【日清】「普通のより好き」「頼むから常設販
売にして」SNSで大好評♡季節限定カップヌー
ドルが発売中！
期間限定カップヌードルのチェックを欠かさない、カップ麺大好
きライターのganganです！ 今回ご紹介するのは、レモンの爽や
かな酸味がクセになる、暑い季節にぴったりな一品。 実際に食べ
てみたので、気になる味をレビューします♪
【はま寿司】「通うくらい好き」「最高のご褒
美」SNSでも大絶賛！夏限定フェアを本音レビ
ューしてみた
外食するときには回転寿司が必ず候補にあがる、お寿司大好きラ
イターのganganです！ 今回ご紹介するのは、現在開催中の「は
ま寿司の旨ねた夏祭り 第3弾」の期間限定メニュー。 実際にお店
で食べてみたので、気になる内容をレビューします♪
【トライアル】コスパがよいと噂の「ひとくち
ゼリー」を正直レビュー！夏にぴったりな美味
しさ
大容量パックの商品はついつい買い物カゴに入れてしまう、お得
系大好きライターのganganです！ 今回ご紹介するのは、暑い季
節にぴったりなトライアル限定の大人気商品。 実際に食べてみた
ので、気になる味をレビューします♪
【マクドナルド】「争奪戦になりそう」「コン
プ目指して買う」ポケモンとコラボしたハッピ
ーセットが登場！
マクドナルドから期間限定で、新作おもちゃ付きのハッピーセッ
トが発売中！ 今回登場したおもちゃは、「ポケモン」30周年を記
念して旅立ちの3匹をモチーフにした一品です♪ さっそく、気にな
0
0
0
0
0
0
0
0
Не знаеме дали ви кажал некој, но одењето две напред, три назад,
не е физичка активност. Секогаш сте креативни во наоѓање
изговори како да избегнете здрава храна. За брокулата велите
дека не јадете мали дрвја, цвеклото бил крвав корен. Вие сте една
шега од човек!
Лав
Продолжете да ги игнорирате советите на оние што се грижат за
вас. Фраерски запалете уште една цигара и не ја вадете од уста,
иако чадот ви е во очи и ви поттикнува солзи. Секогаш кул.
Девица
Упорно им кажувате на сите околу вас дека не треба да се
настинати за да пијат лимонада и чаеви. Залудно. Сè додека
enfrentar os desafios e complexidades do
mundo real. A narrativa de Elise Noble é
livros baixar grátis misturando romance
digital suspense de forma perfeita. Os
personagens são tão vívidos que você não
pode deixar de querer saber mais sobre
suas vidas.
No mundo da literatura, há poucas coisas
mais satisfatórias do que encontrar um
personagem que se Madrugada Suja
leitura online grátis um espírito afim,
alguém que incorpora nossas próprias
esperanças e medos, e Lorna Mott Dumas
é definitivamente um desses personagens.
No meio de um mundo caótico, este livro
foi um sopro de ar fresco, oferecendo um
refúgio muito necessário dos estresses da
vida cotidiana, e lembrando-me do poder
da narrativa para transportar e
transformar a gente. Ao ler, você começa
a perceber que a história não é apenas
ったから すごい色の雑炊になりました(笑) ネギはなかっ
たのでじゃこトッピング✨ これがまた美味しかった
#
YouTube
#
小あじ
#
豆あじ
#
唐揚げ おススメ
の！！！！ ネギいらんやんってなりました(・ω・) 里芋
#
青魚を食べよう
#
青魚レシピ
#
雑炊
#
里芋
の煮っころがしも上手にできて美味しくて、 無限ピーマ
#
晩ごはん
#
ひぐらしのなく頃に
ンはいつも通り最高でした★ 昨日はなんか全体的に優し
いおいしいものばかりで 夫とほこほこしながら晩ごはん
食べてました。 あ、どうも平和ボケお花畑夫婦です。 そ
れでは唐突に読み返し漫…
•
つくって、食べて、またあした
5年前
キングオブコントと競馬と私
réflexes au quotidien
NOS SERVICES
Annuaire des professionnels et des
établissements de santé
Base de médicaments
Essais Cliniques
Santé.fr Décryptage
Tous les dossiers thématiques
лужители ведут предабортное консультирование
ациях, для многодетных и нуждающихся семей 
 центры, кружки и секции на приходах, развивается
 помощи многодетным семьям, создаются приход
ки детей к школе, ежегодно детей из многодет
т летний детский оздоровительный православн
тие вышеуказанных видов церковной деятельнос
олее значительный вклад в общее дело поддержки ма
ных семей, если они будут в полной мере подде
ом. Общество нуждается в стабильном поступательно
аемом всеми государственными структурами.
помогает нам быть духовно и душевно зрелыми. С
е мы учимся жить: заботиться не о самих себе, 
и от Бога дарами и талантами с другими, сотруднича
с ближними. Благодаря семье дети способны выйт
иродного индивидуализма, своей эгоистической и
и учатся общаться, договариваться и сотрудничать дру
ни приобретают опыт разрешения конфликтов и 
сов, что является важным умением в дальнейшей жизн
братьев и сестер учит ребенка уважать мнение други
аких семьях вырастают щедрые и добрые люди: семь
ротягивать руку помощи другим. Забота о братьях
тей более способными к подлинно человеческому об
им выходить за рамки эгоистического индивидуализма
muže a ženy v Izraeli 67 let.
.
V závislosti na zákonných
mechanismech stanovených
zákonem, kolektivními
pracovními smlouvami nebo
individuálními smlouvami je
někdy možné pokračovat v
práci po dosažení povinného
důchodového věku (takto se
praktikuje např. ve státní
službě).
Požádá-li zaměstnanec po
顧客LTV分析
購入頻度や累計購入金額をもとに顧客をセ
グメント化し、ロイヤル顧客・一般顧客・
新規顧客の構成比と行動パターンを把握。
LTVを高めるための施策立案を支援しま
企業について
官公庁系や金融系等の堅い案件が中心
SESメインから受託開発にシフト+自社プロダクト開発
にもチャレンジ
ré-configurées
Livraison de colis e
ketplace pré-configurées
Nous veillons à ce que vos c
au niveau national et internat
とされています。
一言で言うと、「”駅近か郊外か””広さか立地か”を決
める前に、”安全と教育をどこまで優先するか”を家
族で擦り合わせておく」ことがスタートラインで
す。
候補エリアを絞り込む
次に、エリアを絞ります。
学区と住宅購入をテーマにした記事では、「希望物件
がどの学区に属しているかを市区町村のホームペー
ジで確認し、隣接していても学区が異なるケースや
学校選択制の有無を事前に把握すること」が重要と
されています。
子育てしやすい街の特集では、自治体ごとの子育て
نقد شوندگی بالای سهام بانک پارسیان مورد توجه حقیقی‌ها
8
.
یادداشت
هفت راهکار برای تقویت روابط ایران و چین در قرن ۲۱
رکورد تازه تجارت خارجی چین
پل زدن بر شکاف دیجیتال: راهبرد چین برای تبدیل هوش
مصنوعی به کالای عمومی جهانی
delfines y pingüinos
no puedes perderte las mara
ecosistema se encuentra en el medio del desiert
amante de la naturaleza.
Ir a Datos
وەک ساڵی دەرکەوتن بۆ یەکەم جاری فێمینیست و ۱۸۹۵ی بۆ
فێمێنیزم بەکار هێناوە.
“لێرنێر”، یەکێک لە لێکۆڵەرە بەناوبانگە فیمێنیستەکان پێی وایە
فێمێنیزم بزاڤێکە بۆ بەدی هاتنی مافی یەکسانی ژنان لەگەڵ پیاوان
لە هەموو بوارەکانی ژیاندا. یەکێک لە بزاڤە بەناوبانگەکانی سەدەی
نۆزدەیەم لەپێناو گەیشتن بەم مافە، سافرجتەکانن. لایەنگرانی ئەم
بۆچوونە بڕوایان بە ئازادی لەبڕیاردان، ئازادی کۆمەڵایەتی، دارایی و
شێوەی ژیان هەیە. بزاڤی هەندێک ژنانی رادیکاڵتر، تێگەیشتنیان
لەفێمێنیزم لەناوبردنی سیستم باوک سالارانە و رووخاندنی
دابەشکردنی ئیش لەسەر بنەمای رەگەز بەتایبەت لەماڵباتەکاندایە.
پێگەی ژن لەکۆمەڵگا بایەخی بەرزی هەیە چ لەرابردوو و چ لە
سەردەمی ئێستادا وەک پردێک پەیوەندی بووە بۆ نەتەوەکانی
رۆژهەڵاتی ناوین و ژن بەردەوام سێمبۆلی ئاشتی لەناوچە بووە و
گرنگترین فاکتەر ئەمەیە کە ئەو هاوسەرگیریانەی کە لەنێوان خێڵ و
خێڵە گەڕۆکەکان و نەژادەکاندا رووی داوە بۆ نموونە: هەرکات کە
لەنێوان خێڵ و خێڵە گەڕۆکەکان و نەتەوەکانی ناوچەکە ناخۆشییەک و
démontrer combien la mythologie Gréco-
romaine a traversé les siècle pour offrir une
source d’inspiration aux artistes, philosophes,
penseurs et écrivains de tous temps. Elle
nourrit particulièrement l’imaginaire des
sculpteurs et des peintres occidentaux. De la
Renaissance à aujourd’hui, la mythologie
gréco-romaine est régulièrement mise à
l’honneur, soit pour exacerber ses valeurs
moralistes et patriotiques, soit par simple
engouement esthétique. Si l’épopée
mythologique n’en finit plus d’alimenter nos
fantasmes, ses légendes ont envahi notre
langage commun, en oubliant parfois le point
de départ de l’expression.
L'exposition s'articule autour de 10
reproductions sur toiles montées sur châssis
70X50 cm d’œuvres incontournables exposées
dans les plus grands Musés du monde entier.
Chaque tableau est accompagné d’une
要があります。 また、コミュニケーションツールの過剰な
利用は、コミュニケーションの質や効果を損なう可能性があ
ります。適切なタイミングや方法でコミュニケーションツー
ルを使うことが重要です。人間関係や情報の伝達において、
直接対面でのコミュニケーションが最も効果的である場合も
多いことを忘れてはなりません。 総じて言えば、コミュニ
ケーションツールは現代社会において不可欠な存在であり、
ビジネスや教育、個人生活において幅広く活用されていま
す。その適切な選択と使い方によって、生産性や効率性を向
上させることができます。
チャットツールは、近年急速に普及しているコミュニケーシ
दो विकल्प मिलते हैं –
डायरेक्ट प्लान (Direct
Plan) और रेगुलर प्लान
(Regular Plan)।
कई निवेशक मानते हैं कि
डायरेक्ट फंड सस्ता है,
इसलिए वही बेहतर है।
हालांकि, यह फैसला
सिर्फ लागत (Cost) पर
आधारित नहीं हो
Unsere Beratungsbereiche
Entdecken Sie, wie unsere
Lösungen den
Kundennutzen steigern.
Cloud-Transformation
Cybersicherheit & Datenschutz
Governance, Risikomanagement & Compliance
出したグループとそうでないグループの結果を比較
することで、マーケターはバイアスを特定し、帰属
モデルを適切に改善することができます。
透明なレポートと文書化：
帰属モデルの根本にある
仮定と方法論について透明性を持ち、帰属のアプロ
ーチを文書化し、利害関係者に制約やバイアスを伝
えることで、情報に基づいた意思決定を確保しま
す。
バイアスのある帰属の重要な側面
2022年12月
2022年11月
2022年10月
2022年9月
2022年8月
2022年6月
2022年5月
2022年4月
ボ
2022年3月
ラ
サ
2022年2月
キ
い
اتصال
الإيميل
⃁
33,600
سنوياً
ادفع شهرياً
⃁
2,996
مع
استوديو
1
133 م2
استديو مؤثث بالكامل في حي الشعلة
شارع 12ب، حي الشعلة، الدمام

══════════════════════════════

- TASK REQUIREMENTS -
Copy the lines of the material from its beginning through the line containing "イターのganganです！ 今回ご紹介するのは、現在開催中の「は", inclusive.

- WRITTEN REPLY -
【日清】「普通のより好き」「頼むから常設販
売にして」SNSで大好評♡季節限定カップヌー
ドルが発売中！
期間限定カップヌードルのチェックを欠かさない、カップ麺大好
きライターのganganです！ 今回ご紹介するのは、レモンの爽や
かな酸味がクセになる、暑い季節にぴったりな一品。 実際に食べ
てみたので、気になる味をレビューします♪
【はま寿司】「通うくらい好き」「最高のご褒
美」SNSでも大絶賛！夏限定フェアを本音レビ
ューしてみた
外食するときには回転寿司が必ず候補にあがる、お寿司大好きラ
イターのganganです！ 今回ご紹介するのは、現在開催中の「は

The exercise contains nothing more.